Members of this same council are supposed to come up with the rules for determining the potency of what’s being sold.

Arizona voters approved the use of marijuana for medical purposes in 2010. It allows those with a doctor’s recommendation to get a card from the state Department of Health Services allowing them to purchase up to 2 1/2 ounces of the drug every two weeks.

Nearly 200,000 Arizonans now have those cards.

But here’s the thing: There’s no one looking over what’s being sold in those state-regulated dispensaries.

And there’s a lot of it being sold.

In just April, the most recent month for which data is available, state health officials say the reports they got show more than 13,000 pounds of the drug were sold.

But efforts to impose a testing scheme have been thwarted amid disputes over both the procedures for testing and the standards that will be imposed.

This new version navigates that dispute by giving the industry a major role in determining all that.
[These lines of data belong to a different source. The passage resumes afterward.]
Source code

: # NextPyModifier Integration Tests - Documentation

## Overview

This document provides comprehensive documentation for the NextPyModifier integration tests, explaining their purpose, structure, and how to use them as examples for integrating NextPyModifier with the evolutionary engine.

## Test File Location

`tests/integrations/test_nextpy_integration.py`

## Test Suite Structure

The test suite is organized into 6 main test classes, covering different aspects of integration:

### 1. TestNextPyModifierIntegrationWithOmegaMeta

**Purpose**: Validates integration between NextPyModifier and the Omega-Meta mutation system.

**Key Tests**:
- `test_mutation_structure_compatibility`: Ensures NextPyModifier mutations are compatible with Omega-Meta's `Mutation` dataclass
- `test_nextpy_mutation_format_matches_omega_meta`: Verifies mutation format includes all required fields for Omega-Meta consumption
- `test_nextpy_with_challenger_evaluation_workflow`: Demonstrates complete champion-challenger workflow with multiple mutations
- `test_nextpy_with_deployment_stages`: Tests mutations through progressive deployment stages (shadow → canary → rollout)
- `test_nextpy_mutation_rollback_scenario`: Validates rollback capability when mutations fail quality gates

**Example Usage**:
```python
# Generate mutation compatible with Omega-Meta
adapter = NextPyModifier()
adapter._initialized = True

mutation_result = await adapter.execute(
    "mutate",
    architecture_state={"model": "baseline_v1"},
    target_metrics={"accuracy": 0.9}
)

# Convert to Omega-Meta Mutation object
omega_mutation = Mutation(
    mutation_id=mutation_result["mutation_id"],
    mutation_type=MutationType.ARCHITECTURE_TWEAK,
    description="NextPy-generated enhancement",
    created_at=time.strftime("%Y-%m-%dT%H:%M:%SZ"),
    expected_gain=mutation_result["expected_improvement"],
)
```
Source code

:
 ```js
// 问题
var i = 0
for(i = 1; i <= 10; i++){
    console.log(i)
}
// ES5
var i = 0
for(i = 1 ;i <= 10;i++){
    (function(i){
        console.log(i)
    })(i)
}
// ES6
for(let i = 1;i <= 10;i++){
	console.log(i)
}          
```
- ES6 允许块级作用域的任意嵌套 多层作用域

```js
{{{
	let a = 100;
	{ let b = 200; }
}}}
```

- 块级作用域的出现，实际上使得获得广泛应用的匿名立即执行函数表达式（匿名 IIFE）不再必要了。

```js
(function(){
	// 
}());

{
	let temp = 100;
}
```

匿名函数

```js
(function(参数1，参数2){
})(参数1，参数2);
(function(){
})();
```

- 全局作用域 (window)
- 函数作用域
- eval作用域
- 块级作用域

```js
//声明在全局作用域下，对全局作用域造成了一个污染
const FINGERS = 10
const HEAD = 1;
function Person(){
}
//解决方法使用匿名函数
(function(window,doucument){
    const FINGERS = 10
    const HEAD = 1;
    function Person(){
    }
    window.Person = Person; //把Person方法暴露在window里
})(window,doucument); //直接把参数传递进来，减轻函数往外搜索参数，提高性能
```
The committee of at least 12 members — the health director can appoint others — includes representatives from the group that represents dispensary owners, a cannabis testing association, a cannabis trade group, cultivators and those who manufacture edibles. Also on the panel will be a patient, a designated caregiver, a health-care provider who specializes in drug treatment disorders and a representative of the Department of Public Safety.

Most significant, this testing isn’t just meant for state officials. Once it gets implemented next year, patients are entitled to get results “immediately on request.”

The new law does have some other benefits for medical marijuana users that kick in before next year.

One that should provide some financial relief is that the cards issued to users by the health department will now be good for two year.

That most immediately avoids the $150 renewal fee. It also avoids a patient having to go to a doctor to get recertified as eligible every year.

Then there’s that question of convenience.

When the law was first approved, it spelled out that there can be one dispensary for every 10 pharmacies in the state.

As it turned out, the permissible number worked out to be roughly equivalent with the 126 “community health analysis areas” in the state. So state health officials chose to issue one license for each CHAA.

But here’s the thing: The rules allowed those who got the licenses to pack up and go elsewhere after three years. And many chose to migrate to urban areas, leaving residents of some rural sections of the state with few, if any, options.

Since that time, the number of dispensaries allowed has grown.

So the new law spells out that first priority has to go to anyone who is willing to set up shop in a CHAA, which previously had been served with a dispensary in a location that is at least 25 miles from another operation.

If there are licenses remaining, they would go to those who would establish a dispensary at least 25 miles from the nearest shop, regardless of whether there had been a dispensary there before.

That 25 miles is not arbitrary.

It stems from the fact that the original 2010 law spells out that any medical marijuana user located at least 25 miles from a dispensary is entitled to grow up to 12 plants.

That escape clause has caused concern among health and law enforcement officials because, unlike state-regulated dispensaries, there is no requirement for the grow-your-own crowd to keep track of or report where the marijuana goes.